Wang Xiya, Han Yuexing, Wang Bing
School of Computer Engineering and Science, Shanghai University, Shanghai 200444, China.
Zhejiang Laboratory, Hangzhou 311100, China.
Entropy (Basel). 2023 Jul 15;25(7):1068. doi: 10.3390/e25071068.
Network epidemiology plays a fundamental role in understanding the relationship between network structure and epidemic dynamics, among which identifying influential spreaders is especially important. Most previous studies aim to propose a centrality measure based on network topology to reflect the influence of spreaders, which manifest limited universality. Machine learning enhances the identification of influential spreaders by combining multiple centralities. However, several centrality measures utilized in machine learning methods, such as closeness centrality, exhibit high computational complexity when confronted with large network sizes. Here, we propose a two-phase feature selection method for identifying influential spreaders with a reduced feature dimension. Depending on the definition of influential spreaders, we obtain the optimal feature combination for different synthetic networks. Our results demonstrate that when the datasets are mildly or moderately imbalanced, for Barabasi-Albert (BA) scale-free networks, the centralities' combination with the two-hop neighborhood is fundamental, and for Erdős-Rényi (ER) random graphs, the centralities' combination with the degree centrality is essential. Meanwhile, for Watts-Strogatz (WS) small world networks, feature selection is unnecessary. We also conduct experiments on real-world networks, and the features selected display a high similarity with synthetic networks. Our method provides a new path for identifying superspreaders for the control of epidemics.

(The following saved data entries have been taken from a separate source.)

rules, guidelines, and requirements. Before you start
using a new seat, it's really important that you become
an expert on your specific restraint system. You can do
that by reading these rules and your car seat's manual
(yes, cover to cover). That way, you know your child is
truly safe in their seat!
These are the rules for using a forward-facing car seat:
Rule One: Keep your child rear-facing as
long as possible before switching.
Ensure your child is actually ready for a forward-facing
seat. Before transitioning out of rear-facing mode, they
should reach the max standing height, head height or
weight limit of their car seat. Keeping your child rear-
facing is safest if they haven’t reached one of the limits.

网络流行病学在理解网络结构与疫情动态之间的关系方面发挥着基础性作用,其中识别有影响力的传播者尤为重要。以往大多数研究旨在基于网络拓扑结构提出一种中心性度量方法,以反映传播者的影响力,但这些方法的普遍性有限。机器学习通过结合多种中心性来增强对有影响力传播者的识别。然而,机器学习方法中使用的一些中心性度量方法,如接近中心性,在面对大规模网络时计算复杂度较高。在此,我们提出一种两阶段特征选择方法,用于在降低特征维度的情况下识别有影响力的传播者。根据有影响力传播者的定义,我们为不同的合成网络获得了最优特征组合。我们的结果表明,当数据集存在轻度或中度不平衡时,对于巴拉巴西 - 阿尔伯特(BA)无标度网络,两跳邻域与中心性的组合至关重要,而对于厄多斯 - 雷尼(ER)随机图,度中心性与中心性的组合必不可少。同时,对于瓦茨 - 斯托加茨(WS)小世界网络,无需进行特征选择。我们还在真实网络上进行了实验,所选特征与合成网络显示出高度相似性。我们的方法为识别超级传播者以控制疫情提供了一条新途径。